Descubro motivos para salir corriendo y me aferro a la esperanza de nuevos tiempos.
Nacer
en otra tierra nunca sería una opción, pues somos lo que somos, SOMOS VENEZUELA
con tantos altibajos como emociones, con humor, con decencia, con esperanza y
con una fuerza dormida tan impresionante como el Salto Ángel. Con una valentía tan fría como los Andes, con
una indignación sedienta como los Médanos. Con sueños que despiertan como el
sol en la llanura cada mañana. Con los brazos abiertos como el Mar
Caribe que nos rodea.

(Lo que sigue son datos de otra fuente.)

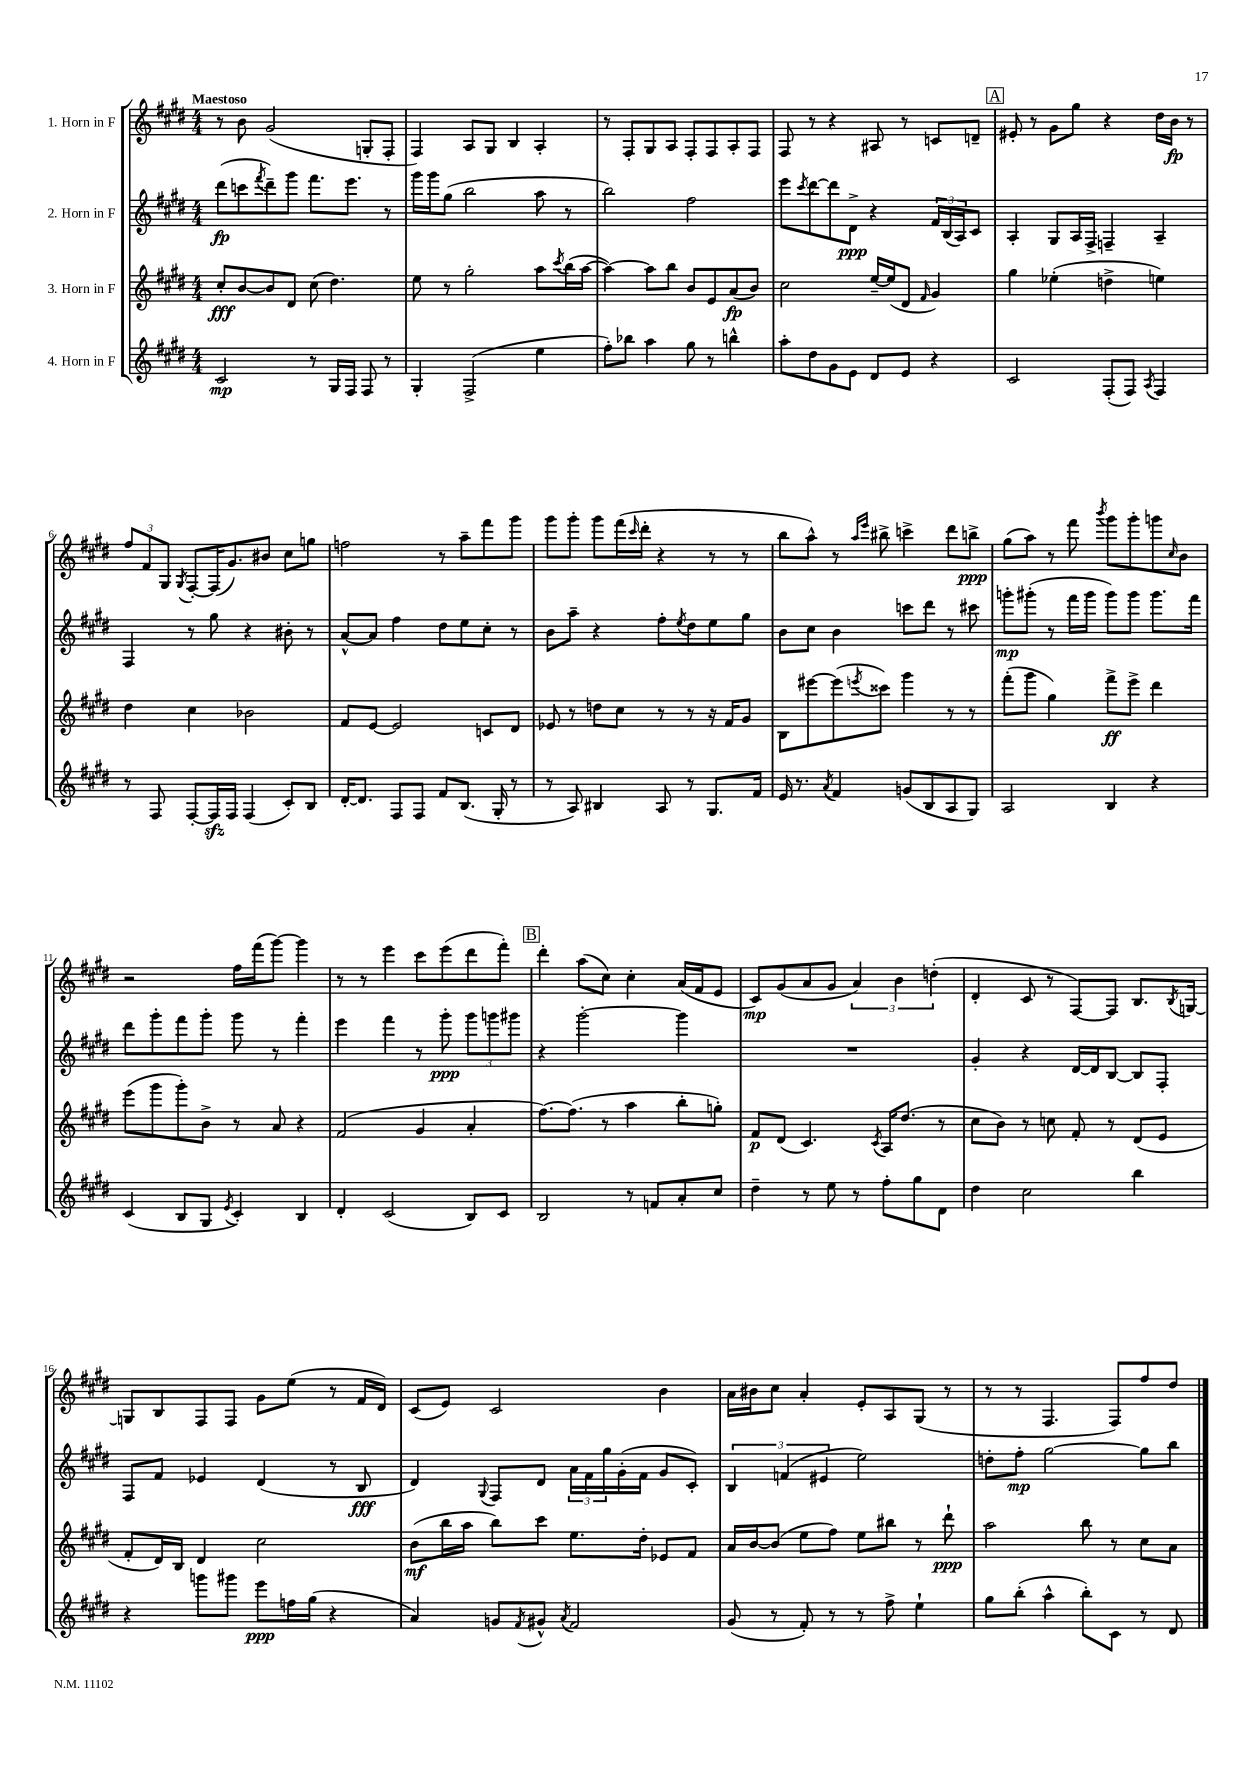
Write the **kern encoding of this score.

**kern	**dynam	**kern	**dynam	**kern	**dynam	**kern	**dynam
*part4	*part4	*part3	*part3	*part2	*part2	*part1	*part1
*staff4	*staff4	*staff3	*staff3	*staff2	*staff2	*staff1	*staff1
*I"4. Horn in F	*	*I"3. Horn in F	*	*I"2. Horn in F	*	*I"1. Horn in F	*
*clefG2	*	*clefG2	*	*clefG2	*	*clefG2	*
*k[f#c#g#d#]	*	*k[f#c#g#d#]	*	*k[f#c#g#d#]	*	*k[f#c#g#d#]	*
*M4/4	*	*M4/4	*	*M4/4	*	*M4/4	*
=1	=1	=1	=1	=1	=1	=1	=1
!	!	!	!	!	!	!LO:TX:a:B:t=Maestoso	!
2c#/	mp	8cc#'/L	fff	(8ddd#\L	fp	8r	.
.	.	[8b/	.	8cccn\	.	8b\	.
.	.	.	.	8qfff#/	.	.	.
.	.	8b/]	.	8ddd#~\)	.	(2g#/	.
.	.	8d#/J	.	8ggg#\J	.	.	.
8r	.	(8cc#\	.	8.fff#\L	.	.	.
16G#/LL	.	4.dd#\)	.	.	.	.	.
16F#/JJ	.	.	.	8.eee\J	.	.	.
8F#/	.	.	.	.	.	8Gn'/L	.
8r	.	.	.	8r	.	8F#'/J	.
=2	=2	=2	=2	=2	=2	=2	=2
4G#'/	.	8ee\	.	16ggg#\LL	.	4F#/)	.
.	.	.	.	16ggg#\J	.	.	.
.	.	8r	.	(8gg#\J	.	.	.
(2F#^/	.	2gg#'\	.	2bb\	.	8A/L	.
.	.	.	.	.	.	8G#/J	.
.	.	.	.	.	.	4B/	.
4ee\	.	8aa\L	.	8aa\	.	4A'/	.
.	.	8qccc#/	.	.	.	.	.
.	.	(16bb\L	.	8r	.	.	.
.	.	[16aa\JJ	.	.	.	.	.
=3	=3	=3	=3	=3	=3	=3	=3
8ff#'\L)	.	4aa\_)	.	2bb\)	.	8r	.
8bb-X\J	.	.	.	.	.	8F#'/L	.
4aa\	.	8aa\L]	.	.	.	8G#/	.
.	.	8bb\J	.	.	.	8A/J	.
8gg#\	.	8b/L	.	2ff#\	.	8F#'/L	.
8r	.	8e/	.	.	.	8F#/	.
4bbn^^\	.	(8a/	fp	.	.	8A'/	.
.	.	8b/J)	.	.	.	8F#/J	.
=4	=4	=4	=4	=4	=4	=4	=4
8aa'\L	.	2cc#\	.	8eee\L	.	8F#/	.
.	.	.	.	8qccc#/	.	.	.
8dd#\	.	.	.	[8ddd#\	.	8r	.
8g#\	.	.	.	8ddd#\]	.	4r	.
8e\J	.	.	.	8d#^\J	ppp	.	.
8d#/L	.	[16ee~/LL	.	4r	.	8A#X/	.
.	.	(16ee/J]	.	.	.	.	.
8e/J	.	8d#/J	.	.	.	8r	.
.	.	16qqf#/	.	.	.	.	.
4r	.	4g#/)	.	24f#/LL	.	8cn/L	.
.	.	.	.	(24B/	.	.	.
.	.	.	.	24A/J)	.	.	.
.	.	.	.	8c#/J	.	8dn~/J	.
!!LO:REH:place=s1:t=A
=5	=5	=5	=5	=5	=5	=5	=5
2c#/	.	4gg#\	.	4A'/	.	8e#X'/	.
.	.	.	.	.	.	8r	.
.	.	(4ee-X'\	.	8G#/L	.	8g#\L	.
.	.	.	.	16A/L	.	8gg#\J	.
.	.	.	.	16F#^/JJ	.	.	.
(8F#'/L	.	4ddn^\	.	4Fn~/	.	4r	.
8F#/J)	.	.	.	.	.	.	.
8qA/	.	.	.	.	.	.	.
4F#/	.	4een\)	.	4A~/	.	16dd#\LL	.
.	.	.	.	.	.	16b\JJ	fp
.	.	.	.	.	.	8r	.
!!LO:LB:g=z
=6	=6	=6	=6	=6	=6	=6	=6
8r	.	4dd#\	.	4F#/	.	12ff#/L	.
.	.	.	.	.	.	12f#/	.
8F#/	.	.	.	.	.	.	.
.	.	.	.	.	.	12G#/J	.
.	.	.	.	.	.	8qG#/	.
[8F#'/L	.	4cc#\	.	8r	.	[8F#'/L	.
16F#zz/L]	.	.	.	8gg#\	.	(16F#/K]	.
16F#/JJ	.	.	.	.	.	8.g#/)	.
(4F#/	.	2b-X\	.	4r	.	.	.
.	.	.	.	.	.	8b#X/J	.
8c#'/L)	.	.	.	8b#X'\	.	8cc#\L	.
8B/J	.	.	.	8r	.	8ggn\J	.
=7	=7	=7	=7	=7	=7	=7	=7
[16d#'/KL	.	8f#/L	.	[8a^^/L	.	2ffn\	.
8.d#/J]	.	.	.	.	.	.	.
.	.	[8e/J	.	8a/J]	.	.	.
8F#/L	.	2e/]	.	4ff#\	.	.	.
8F#/J	.	.	.	.	.	.	.
8f#/L	.	.	.	8dd#\L	.	8r	.
(8.B/J	.	.	.	8ee\	.	8aa~\L	.
.	.	8cn/L	.	8cc#'\J	.	8fff#\	.
16G#'/	.	.	.	.	.	.	.
8r	.	8d#/J	.	8r	.	8ggg#\J	.
=8	=8	=8	=8	=8	=8	=8	=8
8r	.	8e-X/	.	8b\L	.	8ggg#\L	.
8A/)	.	8r	.	8aa~\J	.	8ggg#'\J	.
4B#X/	.	8ddn\L	.	4r	.	8ggg#\L	.
.	.	8cc#\J	.	.	.	(16fff#\L	.
.	.	.	.	.	.	16qqccc#/	.
.	.	.	.	.	.	16ddd#'\JJ	.
8A/	.	8r	.	8ff#'\L	.	4r	.
.	.	.	.	8qee/	.	.	.
8r	.	8r	.	8dd#\	.	.	.
8.G#/L	.	16r	.	8ee\	.	8r	.
.	.	16f#/KL	.	.	.	.	.
.	.	8g#/J	.	8gg#\J	.	8r	.
16f#/Jk	.	.	.	.	.	.	.
=9	=9	=9	=9	=9	=9	=9	=9
16e/	.	8B\L	.	8b\L	.	8bb\L	.
8.r	.	.	.	.	.	.	.
.	.	[8eee#X\	.	8cc#\J	.	8aa^^\J)	.
8qa/	.	.	.	.	.	.	.
4f#/	.	(8eee#\]	.	4b\	.	8r	.
.	.	.	.	.	.	16qqaa/LL	.
.	.	8qeeen/	.	.	.	16qqeee/JJ	.
.	.	8ccc##X\J)	.	.	.	8bb#X^\	.
(8gn/L	.	4ggg#\	.	8cccn\L	.	4cccn^\	.
8B/	.	.	.	8ddd#\J	.	.	.
8A/	.	8r	.	8r	.	8ddd#\L	.
8G#/J)	.	8r	.	8ccc#X\	.	8bbn^\J	ppp
=10	=10	=10	=10	=10	=10	=10	=10
2A/	.	(8fff#'\L	.	8gggn'\L	mp	(8gg#\L	.
.	.	8ggg#\J	.	(8ggg#X'\J	.	8aa\J)	.
.	.	4gg#\)	.	8r	.	8r	.
.	.	.	.	16fff#\LL	.	8fff#\	.
.	.	.	.	16ggg#\JJ	.	.	.
.	.	.	.	.	.	8qbbb/	.
4B/	.	8fff#^\L	ff	8ggg#\L)	.	8ggg#\L	.
.	.	8eee^\J	.	8ggg#\J	.	8ggg#'\	.
4r	.	4ddd#\	.	8.ggg#\L	.	8gggn\	.
.	.	.	.	.	.	16qqcc#/	.
.	.	.	.	.	.	8b\J	.
.	.	.	.	16fff#\Jk	.	.	.
!!LO:LB:g=z
=11	=11	=11	=11	=11	=11	=11	=11
(4c#/	.	(8eee\L	.	8ddd#\L	.	2r	.
.	.	8ggg#\	.	8ggg#'\	.	.	.
8B/L	.	8ggg#'\)	.	8fff#\	.	.	.
8G#/J	.	8b^\J	.	8ggg#'\J	.	.	.
8qe/	.	.	.	.	.	.	.
4c#'/)	.	8r	.	8ggg#\	.	16ff#\LL	.
.	.	.	.	.	.	(16fff#\J	.
.	.	8a/	.	8r	.	[8ggg#\J)	.
4B/	.	4r	.	4fff#'\	.	4ggg#\]	.
=12	=12	=12	=12	=12	=12	=12	=12
4d#'/	.	(2f#/	.	4eee\	.	8r	.
.	.	.	.	.	.	8r	.
(2c#/	.	.	.	4fff#\	.	4eee\	.
.	.	4g#/	.	8r	.	8ccc#\L	.
.	.	.	.	8ggg#'\	ppp	(8eee\	.
8B/L)	.	4a'/	.	12ggg#\L	.	8ddd#\	.
.	.	.	.	12gggn\	.	.	.
8c#/J	.	.	.	.	.	8fff#'\J)	.
.	.	.	.	12ggg#X\J	.	.	.
!!LO:REH:place=s1:t=B
=13	=13	=13	=13	=13	=13	=13	=13
2B/	.	[8.ff#\L)	.	4r	.	4ddd#'\	.
.	.	(8.ff#\J]	.	.	.	.	.
.	.	.	.	[2ggg#'\	.	(8aa\L	.
.	.	8r	.	.	.	8cc#\J)	.
8r	.	4aa\	.	.	.	4cc#'\	.
8fn/L	.	.	.	.	.	.	.
8a'/	.	8bb'\L	.	4ggg#\]	.	(16a/LL	.
.	.	.	.	.	.	16f#/J	.
8cc#/J	.	8ggn'\J)	.	.	.	8e/J	.
=14	=14	=14	=14	=14	=14	=14	=14
4dd#~\	.	8f#/L	p	1r	.	8c#/L)	mp
.	.	(8d#/J	.	.	.	(8g#/	.
8r	.	4.c#/)	.	.	.	8a/	.
8ee\	.	.	.	.	.	8g#/J	.
8r	.	.	.	.	.	6a/)	.
.	.	8qc#/	.	.	.	.	.
8ff#'\L	.	16A/KL	.	.	.	.	.
.	.	.	.	.	.	6b\	.
.	.	(8.dd#/J	.	.	.	.	.
8gg#\	.	.	.	.	.	.	.
.	.	.	.	.	.	(6ddn'\	.
8d#\J	.	8r	.	.	.	.	.
=15	=15	=15	=15	=15	=15	=15	=15
4dd#\	.	8cc#\L	.	4g#'/	.	4d#'/	.
.	.	8b\J)	.	.	.	.	.
2cc#\	.	8r	.	4r	.	8c#/	.
.	.	8ccn\	.	.	.	8r	.
.	.	8f#'/	.	[16d#/LL	.	[8F#/L)	.
.	.	.	.	16d#/J]	.	.	.
.	.	8r	.	[8B/J	.	8F#/J]	.
4bb\	.	(8d#/L	.	8B/L]	.	8.B/L	.
.	.	8e/J	.	8F#'/J	.	.	.
.	.	.	.	.	.	8qB/	.
.	.	.	.	.	.	[16Gn/Jk	.
!!LO:LB:g=z
=16	=16	=16	=16	=16	=16	=16	=16
4r	.	8f#'/L	.	8F#/L	.	8Gn/L]	.
.	.	16d#/L)	.	8f#/J	.	8B/	.
.	.	16B/JJ	.	.	.	.	.
8gggn\L	.	4d#/	.	4e-X/	.	8F#/	.
8ggg#X\J	.	.	.	.	.	8F#/J	.
8eee\L	ppp	2cc#\	.	(4d#/	.	8g#\L	.
16ffn\L	.	.	.	.	.	(8ee\J	.
(16gg#\JJ	.	.	.	.	.	.	.
4r	.	.	.	8r	.	8r	.
.	.	.	.	8B/	fff	16f#/LL	.
.	.	.	.	.	.	16d#/JJ)	.
=17	=17	=17	=17	=17	=17	=17	=17
4a/)	.	(8b\L	mf	4d#/)	.	(8c#/L	.
.	.	16bb\L	.	.	.	8e/J)	.
.	.	16aa\JJ	.	.	.	.	.
.	.	.	.	8qqG#/	.	.	.
8gn/L	.	8bb\L)	.	8F#/L	.	2c#/	.
8qf#/	.	.	.	.	.	.	.
8g#X^^/J	.	8ccc#\J	.	8d#/J	.	.	.
8qa/	.	.	.	.	.	.	.
2f#/	.	8.ee\L	.	24a\LL	.	.	.
.	.	.	.	24f#\	.	.	.
.	.	.	.	24gg#\	.	.	.
.	.	.	.	(16g#'\	.	.	.
.	.	16dd#'\Jk	.	16f#\JJ	.	.	.
.	.	8e-X/L	.	8g#/L	.	4b\	.
.	.	8f#/J	.	8c#'/J)	.	.	.
=18	=18	=18	=18	=18	=18	=18	=18
(8g#/	.	16a/LL	.	6B/	.	16a\LL	.
.	.	[16b/J	.	.	.	16b#X\J	.
8r	.	(8b/J]	.	.	.	8cc#\J	.
.	.	.	.	(6fn/	.	.	.
8f#'/)	.	8ee\L	.	.	.	4a'/	.
.	.	.	.	6e#X/	.	.	.
8r	.	8ff#\J)	.	.	.	.	.
8r	.	8ee\L	.	2ee\)	.	8e'/L	.
8ff#^\	.	8bb#X\J	.	.	.	8A/	.
4ee`\	.	8r	.	.	.	(8G#/J	.
.	.	8ddd#`\	ppp	.	.	8r	.
=19	=19	=19	=19	=19	=19	=19	=19
8gg#\L	.	2aa\	.	8ddn'\L	.	8r	.
(8bb'\J	.	.	.	8ff#'\J	mp	8r	.
4aa^^\	.	.	.	[2gg#\	.	4.F#/	.
8bb'\L)	.	8bb\	.	.	.	.	.
8c#\J	.	8r	.	.	.	8F#/L)	.
8r	.	8cc#\L	.	8gg#\L]	.	8ff#/	.
8d#/	.	8a\J	.	8bb\J	.	8dd#/J	.
==	==	==	==	==	==	==	==
*-	*-	*-	*-	*-	*-	*-	*-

SOMOS VENEZUELA país de inmigrantes que hoy emigran.
El país
de la AREPA y el ¡YA VA!, donde todo es chévere y todo puede esperar. El país de
las recompensas y el qué dirán. De las Reinas, de la caja de cerveza en bicicleta,
de las tradiciones cruzadas, hallacas y
pan de jamón, de matrimonios con mariachis y pasodobles, en vez de arpa, cuatro
y maracas. También somos el silbido de quien trabaja desde antes del amanecer y
nunca descansa.
Somos montañas y cordilleras de cosas buenas, somos riqueza
espiritual más que Petróleo. Somos GENTE que nació en esta tierra para
quererla, somos Amazonas, pulmón de la
humanidad. Somos Caracas suburbio comercial, somos ” Naguará” y ¡Queeee
mollejas¡, somos un país donde los
hombres se llaman “compadre”, y las
amigas “hermana”. Somos Paraguaná y Maracay, somos dulce y salaó, algarabía danzante,
movimiento de caderas costeñas, inteligencia admirable evidenciada en científicos
nacidos en esta tierra. Somos talento
puro en corazones indomables.
Zozobrados,
enfrentando el futuro como llevándole la contraria al viento, actuamos seguros de que pronto soplará a
favor, la incertidumbre del mañana que no espera el despertar de una nación adormecida entre
promesas.
Urge
despertar, es el momento de sacudirnos
las entrañas, de lavarnos la cara y de alzar la voz. Urge ejercer la VENEZOLANIDAD
y actuar con conciencia.
Es el
momento de unir nuestras manos y levantar la bandera de la paz. Encontrar bendiciones en cada rincón,
solidaridad en cada mirada, hermandad a pesar de la distancia, nos mueve un
torrente tan fuerte como el Orinoco que atraviesa nuestras venas para
recordarnos continuamente que VENEZUELA es una parturienta de sueños, hambrienta
por hacerlos realidad.
Libres,
unidos como hermanos, debemos alzar la mirada al cielo que nos cubre y abandonar
cualquier diferencia. Que regresar sea la mejor opción para quien tuvo que
partir, que sanen las heridas y que una oración se eleve al cielo por el
perdón.
Amar
esta tierra, amar esta gente, amar hasta que ya no existan diferencias.